This guy seems to think so, and his arguments seem pretty convincing to me, but I don't understand the financial system as well as I might.
yarchive.net/blog/computers/flash_crash.html
Gettys is namechecked in the piece.
Cheers,
-- jra
This guy seems to think so, and his arguments seem pretty convincing to me, but I don't understand the financial system as well as I might.
yarchive.net/blog/computers/flash_crash.html
Gettys is namechecked in the piece.
Cheers,
-- jra
Interesting Jay, thanks for forwarding that.
I'm not convinced, but I could be. Interesting hypothesis that, at
least for me, raises more questions that I'm not qualified to answer
either. Perhaps most fundamentally, what and where exactly is the
"queue" in the transmission system that Nanex refers to?
It would seem surprising that delays in general due to long queues
would not have been noticed before, since or would have caused other
more far reaching problems.
If there is serious debate about the cause of the problem, then it
may be necessary to invite an independent, neutral party to fully
investigate. One has to ask, wouldn't it be convenient for Nanex
if queueing delay from others into their systems were the cause?
John
bufferbloat is the boogieman... of late. I think that's foolish
I think this comment from jtk is really on point though! 'why only
then?' that sure seems convenient, eh?
Failures almost never have a single cause.
Transport networks are never perfect, i.e. delays, dropped packets, data
corruption, etc. They may be contributing factors, or a combination of
rare events. The hard question that SEC and the industry has been wrestling with is "Why?" not so much "How?"
The apparent condititions didn't change, but the system reacted differently during those seconds. Why? What was different?
The queuing like the RBC dudes were doing was in order transmission not
on the wire. given wires of various lengths having the request arrive on
different exchanges at different times based on distance was considered
unedesirable (by people loooking to reduce the opportunity for arbitrage
on latency).
I have have minimal experience with trading platforms but what switch
vendors were selling us as a latency sensitive customer (and HFT shops
at time) were broadcom or fulcrum asics which by virtue of being
cut-through are essentially minimally buffered.
Hi Jay,
My read is that the author got it upside down.
The intermediate cause of the problem was propagation delay (including
buffer bloat) which induced an oscillating set of states in the
trading software.
The root cause was a flipping jassack trying to out-time his
competitors by assuming a degree of instantaneity which proved untrue.
Don't do that. Don't make assumptions about network timing. You can
count on being wrong. If timing matters to your application, find a
way to continuously measure.
Regards,
Bill Herrin
P.S. Recruiters: No, I do NOT want to move to New York City and
engineer another half millisecond out of your network.

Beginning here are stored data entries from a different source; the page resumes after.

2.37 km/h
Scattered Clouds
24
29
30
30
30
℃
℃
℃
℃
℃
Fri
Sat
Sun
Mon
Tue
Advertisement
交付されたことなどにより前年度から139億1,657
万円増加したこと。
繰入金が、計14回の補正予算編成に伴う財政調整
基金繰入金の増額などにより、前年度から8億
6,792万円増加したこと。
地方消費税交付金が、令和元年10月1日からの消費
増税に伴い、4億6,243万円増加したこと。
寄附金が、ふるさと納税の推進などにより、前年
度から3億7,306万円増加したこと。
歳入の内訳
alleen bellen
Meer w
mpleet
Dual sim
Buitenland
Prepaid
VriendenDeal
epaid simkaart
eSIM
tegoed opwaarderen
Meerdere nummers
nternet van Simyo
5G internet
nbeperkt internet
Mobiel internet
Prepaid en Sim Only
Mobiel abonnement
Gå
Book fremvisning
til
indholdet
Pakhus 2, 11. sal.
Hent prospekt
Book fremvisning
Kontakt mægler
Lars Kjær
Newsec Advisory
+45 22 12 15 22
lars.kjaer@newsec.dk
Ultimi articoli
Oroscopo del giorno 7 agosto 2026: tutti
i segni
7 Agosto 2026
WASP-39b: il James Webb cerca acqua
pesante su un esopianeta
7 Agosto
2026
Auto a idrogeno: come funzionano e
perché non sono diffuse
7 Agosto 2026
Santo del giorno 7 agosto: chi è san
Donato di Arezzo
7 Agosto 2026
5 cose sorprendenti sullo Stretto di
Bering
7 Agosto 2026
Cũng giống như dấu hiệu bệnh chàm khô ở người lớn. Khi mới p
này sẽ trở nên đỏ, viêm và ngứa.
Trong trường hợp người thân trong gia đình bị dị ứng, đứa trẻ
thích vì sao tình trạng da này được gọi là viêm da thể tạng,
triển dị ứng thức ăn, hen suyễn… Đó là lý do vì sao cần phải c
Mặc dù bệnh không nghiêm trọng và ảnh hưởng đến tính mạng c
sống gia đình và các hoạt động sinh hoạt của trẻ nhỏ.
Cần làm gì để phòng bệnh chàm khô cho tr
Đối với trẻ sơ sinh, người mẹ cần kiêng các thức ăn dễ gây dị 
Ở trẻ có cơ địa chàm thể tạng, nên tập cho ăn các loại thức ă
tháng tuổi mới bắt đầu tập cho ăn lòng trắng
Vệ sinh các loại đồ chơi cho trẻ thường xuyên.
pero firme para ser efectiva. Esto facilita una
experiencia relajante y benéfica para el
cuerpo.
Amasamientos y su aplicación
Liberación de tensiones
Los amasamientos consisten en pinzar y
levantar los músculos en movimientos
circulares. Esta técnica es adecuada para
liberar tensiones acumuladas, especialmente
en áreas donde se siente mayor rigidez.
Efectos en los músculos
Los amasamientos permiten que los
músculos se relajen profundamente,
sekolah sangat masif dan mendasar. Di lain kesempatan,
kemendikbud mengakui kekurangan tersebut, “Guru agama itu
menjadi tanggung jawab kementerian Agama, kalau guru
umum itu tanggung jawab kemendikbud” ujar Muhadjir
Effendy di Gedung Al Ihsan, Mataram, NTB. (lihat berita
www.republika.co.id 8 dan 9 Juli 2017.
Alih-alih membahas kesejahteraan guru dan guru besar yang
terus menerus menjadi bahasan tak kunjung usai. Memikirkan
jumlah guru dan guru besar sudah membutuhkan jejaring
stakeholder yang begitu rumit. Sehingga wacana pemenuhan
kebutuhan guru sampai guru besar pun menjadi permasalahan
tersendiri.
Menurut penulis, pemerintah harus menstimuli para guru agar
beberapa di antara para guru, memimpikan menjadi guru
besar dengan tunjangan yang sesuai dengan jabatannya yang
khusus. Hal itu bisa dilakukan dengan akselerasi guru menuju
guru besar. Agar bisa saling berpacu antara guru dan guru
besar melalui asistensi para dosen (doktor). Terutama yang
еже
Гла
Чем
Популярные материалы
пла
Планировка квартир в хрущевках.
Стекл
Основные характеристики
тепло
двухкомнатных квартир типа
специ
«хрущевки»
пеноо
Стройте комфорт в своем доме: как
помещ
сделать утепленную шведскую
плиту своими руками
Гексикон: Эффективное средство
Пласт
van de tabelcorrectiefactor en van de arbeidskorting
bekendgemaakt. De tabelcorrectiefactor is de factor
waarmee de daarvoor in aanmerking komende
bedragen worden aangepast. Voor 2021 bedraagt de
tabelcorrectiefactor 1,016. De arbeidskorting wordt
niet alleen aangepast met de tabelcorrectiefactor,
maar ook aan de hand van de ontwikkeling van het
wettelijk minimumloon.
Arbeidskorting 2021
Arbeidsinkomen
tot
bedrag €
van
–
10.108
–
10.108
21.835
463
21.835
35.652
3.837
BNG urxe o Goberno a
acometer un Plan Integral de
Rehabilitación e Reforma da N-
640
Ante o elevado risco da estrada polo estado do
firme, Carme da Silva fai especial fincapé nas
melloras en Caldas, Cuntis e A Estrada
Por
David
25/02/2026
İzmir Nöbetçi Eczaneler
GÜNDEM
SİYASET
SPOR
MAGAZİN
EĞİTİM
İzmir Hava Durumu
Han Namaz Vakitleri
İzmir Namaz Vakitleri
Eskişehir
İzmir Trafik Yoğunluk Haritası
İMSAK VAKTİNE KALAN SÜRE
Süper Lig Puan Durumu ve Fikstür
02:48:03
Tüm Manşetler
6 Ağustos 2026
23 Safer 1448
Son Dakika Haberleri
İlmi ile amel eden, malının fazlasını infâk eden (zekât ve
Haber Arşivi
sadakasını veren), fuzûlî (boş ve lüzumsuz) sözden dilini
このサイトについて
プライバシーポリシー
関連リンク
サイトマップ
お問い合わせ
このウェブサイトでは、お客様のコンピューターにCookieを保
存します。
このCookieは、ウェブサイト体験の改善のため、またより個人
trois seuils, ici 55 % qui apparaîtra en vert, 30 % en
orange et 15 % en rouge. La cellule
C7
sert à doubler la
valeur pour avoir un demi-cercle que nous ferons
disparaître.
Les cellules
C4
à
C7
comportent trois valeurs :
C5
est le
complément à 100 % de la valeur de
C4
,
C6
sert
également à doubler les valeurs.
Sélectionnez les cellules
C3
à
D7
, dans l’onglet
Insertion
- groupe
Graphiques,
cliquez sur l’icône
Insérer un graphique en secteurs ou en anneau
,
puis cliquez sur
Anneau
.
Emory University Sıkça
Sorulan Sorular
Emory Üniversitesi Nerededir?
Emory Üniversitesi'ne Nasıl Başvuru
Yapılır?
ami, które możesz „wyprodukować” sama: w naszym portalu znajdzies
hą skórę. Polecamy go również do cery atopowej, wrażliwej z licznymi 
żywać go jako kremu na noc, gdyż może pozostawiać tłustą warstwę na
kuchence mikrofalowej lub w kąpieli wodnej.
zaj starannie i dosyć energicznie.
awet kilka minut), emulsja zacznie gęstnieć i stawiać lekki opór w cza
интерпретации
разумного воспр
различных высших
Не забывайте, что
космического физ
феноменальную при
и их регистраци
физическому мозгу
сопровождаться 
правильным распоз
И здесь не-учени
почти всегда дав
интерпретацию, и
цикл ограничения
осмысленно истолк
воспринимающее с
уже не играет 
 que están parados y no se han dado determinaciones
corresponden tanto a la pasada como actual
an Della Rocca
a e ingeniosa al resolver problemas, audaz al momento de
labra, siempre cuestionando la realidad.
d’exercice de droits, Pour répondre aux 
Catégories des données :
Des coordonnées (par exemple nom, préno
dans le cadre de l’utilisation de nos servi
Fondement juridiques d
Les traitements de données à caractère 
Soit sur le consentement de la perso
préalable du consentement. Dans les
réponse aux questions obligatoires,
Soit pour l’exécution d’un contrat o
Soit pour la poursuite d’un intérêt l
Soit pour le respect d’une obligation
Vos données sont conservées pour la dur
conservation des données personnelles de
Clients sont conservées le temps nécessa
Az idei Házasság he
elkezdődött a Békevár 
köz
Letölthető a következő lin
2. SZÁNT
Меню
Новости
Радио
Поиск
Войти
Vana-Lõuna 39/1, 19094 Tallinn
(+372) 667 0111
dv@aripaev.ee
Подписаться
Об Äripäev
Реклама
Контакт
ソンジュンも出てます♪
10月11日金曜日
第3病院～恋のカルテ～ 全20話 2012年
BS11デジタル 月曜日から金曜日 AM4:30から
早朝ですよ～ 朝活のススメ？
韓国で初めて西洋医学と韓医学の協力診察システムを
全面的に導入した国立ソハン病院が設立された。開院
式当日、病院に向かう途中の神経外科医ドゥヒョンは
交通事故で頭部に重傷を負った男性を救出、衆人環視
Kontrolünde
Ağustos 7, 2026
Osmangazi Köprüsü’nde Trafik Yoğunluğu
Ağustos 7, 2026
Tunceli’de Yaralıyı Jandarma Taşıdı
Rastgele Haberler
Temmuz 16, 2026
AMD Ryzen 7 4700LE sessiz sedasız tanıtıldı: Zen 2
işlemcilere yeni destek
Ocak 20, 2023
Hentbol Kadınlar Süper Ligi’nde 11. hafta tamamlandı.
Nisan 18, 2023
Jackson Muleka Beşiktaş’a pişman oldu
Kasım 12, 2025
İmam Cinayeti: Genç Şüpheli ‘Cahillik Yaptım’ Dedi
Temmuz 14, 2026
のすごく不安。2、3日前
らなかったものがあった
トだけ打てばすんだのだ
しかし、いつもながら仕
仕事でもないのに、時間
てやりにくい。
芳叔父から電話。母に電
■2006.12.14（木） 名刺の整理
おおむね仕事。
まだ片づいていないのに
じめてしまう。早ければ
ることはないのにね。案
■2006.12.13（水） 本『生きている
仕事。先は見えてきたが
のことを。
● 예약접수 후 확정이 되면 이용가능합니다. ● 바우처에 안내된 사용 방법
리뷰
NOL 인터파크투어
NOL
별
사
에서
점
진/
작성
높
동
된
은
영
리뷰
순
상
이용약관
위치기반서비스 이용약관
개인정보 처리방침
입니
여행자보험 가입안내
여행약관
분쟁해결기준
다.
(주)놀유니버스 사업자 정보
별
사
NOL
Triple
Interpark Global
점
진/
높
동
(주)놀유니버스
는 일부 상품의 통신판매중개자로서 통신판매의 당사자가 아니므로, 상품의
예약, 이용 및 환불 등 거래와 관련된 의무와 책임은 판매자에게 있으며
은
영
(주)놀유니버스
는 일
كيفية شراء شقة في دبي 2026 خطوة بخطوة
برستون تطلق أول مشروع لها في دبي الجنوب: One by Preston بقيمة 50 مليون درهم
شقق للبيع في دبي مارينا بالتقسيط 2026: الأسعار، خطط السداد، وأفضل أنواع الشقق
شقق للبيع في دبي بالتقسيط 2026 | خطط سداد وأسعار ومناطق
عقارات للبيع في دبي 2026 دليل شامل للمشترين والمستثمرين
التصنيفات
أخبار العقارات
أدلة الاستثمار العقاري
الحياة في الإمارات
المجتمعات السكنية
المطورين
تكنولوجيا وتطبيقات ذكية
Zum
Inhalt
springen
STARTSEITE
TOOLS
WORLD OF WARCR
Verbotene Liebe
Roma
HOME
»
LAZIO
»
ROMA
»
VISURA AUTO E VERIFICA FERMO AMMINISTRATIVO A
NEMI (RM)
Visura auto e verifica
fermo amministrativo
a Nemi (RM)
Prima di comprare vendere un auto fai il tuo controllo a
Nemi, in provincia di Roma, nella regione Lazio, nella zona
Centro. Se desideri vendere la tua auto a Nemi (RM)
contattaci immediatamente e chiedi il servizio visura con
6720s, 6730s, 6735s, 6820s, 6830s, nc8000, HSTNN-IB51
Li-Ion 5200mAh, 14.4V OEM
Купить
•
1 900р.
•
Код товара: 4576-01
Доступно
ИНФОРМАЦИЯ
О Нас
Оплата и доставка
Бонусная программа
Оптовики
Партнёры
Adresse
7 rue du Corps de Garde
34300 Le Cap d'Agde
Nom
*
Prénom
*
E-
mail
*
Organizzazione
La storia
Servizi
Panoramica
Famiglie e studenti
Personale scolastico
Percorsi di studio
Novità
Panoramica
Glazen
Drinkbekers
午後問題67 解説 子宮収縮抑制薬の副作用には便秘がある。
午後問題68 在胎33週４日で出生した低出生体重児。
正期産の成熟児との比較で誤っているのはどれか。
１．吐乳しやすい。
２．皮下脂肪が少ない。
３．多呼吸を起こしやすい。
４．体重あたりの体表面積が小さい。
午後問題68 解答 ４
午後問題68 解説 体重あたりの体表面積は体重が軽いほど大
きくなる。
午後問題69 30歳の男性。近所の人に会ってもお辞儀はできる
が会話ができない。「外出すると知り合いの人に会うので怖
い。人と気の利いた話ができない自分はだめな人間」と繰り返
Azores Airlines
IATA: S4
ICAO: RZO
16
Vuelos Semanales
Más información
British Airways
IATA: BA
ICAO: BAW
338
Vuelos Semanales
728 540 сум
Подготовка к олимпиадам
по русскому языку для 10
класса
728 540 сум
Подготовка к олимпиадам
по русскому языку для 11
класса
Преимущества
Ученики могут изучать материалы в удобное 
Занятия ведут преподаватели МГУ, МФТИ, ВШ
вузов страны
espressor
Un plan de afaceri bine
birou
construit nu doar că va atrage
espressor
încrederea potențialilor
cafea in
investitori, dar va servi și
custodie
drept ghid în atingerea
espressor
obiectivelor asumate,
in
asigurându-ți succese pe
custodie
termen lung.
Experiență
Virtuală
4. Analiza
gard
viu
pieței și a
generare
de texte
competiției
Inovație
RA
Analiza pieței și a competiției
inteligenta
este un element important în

I would,
however, welcome a law which bans both buying and selling instruments
of the same stock or commodity within 24 hours.
In 8/6/15 10:44 AM, William Herrin wrote:
The intermediate cause of the problem was propagation delay (including
buffer bloat) which induced an oscillating set of states in the
trading software.The root cause was a flipping jassack trying to out-time his
competitors by assuming a degree of instantaneity which proved untrue.
Don't do that. Don't make assumptions about network timing. You can
count on being wrong. If timing matters to your application, find a
way to continuously measure.
Similar things happen when folks decide they are going to twiddle the
knobs of NTP's behavior. NTP works locally, and gets/provides
information globally. More or less. When folks decide to make a change
in its core behavior, the usually don't consider how those changes will
affect anybody else.
I know enough about this to know I don't know anywhere near enough about
it, so I leave the knobs alone.
Various technical issues may have made things worse, but the central cause of the flash crash was due to lack of regulator and/or procedures for the now distributed markets (exchanges, ecns, dark-pools, etc...) on a market imbalance.
What started the whole thing was a selloff of a large quantity of e-mini futures, which caused a broad run on the market. This is a feature, not a bug. The thundering herd responded, as normal, by starting their own sell-off
Before the decentralized markets, when there was a market imbalance (all buyers or all sellers), the "specialist" or "market maker" would halt trading in a symbol, and work with the buyers/sellers to determine a new price and re-open with the new price. The problem is without coordination, when the NYSE/Nasdaq market makers halted trading, the distributed exchanges weren't halted. Since the market makers in those exchanges are required to always have quotes, they put out "stub" quotes of 0.01/$10000.00. Since there weren't valid quotes on the regular exchanges and because of RegNMS, those stub quotes got disseminated as BBO. This was a cosmetic issue and didn't effect trading.
Who really got screwed were people that had a stop order on their stocks and didn't realize there were no guarantees of trading through that price. For example, if you bought a stock at $100, and put a stop order to sell at $90, and there was a market imbalance, the price could trade discontinuously. For example the last valid quote could have been at $95.90, then halted, then re-opened at $82.50. The stop order would sell immediately at $82.50, not the $90 people thought. Then the stock could recover and be trading at $95.05 and you could really feel you were screwed. But that's how it is supposed to work.